= Sayfullakh Shishani =

Chechen mujahideen (d. 2014)

Ruslan Machalikashvili (? – February 2014), commonly known by his nom de guerre Sayfullakh Shishani, was one of the Chechen mujahideen in Syria from 2012 until his death in February 2014.

== Life ==
Shishani was born Ruslan Machalikashvili and took up the nom de guerre Sayfullakh Shishani. He lived in Turkey, taking part in demonstrations in Istanbul and was part of the Chechen diaspora there. He was fluent in Turkish. Unlike other Chechen fighters, he had no previous combat experience before arriving in Syria in 2012. However, after his death, a confidant claimed that he had fought both in Chechnya and Afghanistan. Shishani met Abu Omar al-Shishani sometime after arriving in Syria, where they were initially close and worked together in Jaish al-Muhajireen wal-Ansar (JMWA).

He was expelled from JMWA in August 2013 by al-Shishani, reportedly over whether the group should remain independent or pledge allegiance to ISIS, with Shishani favoring independence.
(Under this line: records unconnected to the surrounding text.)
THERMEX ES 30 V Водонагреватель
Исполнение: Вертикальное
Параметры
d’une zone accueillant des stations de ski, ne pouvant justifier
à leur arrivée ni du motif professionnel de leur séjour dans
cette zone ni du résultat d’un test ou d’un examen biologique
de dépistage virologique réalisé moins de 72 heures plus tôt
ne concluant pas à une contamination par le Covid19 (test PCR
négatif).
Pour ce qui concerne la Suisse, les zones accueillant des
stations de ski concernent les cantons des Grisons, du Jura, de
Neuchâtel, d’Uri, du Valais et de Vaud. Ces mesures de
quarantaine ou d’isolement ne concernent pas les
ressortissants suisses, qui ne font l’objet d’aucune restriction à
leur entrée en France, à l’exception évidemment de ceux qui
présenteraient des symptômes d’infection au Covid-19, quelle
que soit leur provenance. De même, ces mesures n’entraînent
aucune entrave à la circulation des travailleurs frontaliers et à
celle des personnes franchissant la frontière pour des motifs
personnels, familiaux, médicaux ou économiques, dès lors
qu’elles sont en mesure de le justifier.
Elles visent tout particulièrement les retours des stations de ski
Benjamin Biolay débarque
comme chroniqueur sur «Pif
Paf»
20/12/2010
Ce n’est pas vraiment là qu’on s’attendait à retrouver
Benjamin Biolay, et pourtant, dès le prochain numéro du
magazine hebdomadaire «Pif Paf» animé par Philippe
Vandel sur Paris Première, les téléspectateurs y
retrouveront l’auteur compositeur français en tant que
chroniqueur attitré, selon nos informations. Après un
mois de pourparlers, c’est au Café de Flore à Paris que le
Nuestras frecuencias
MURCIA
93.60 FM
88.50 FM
He initially formed a group named "Mujahideen Kavkaz fi Sham" in September, though the following month, he announced that it would be known as Jaish Khilafah al-Islamiyya. It was briefly independent until the group pledged allegiance to the Al-Nusra Front in December 2013. His fighters were trained by Muslim Shishani.

== Death ==
Shishani was killed in Aleppo Governorate in February 2014, during a raid on Aleppo Central Prison, which he viewed as a condition of swearing Bay'ah to join Al-Nusra Front. He may have died from a shrapnel wound.

He was eulogized by Abu Mohammad al-Julani, the leader of the Al-Nusra Front.

Shishani was succeeded by Mohammed Khorasani.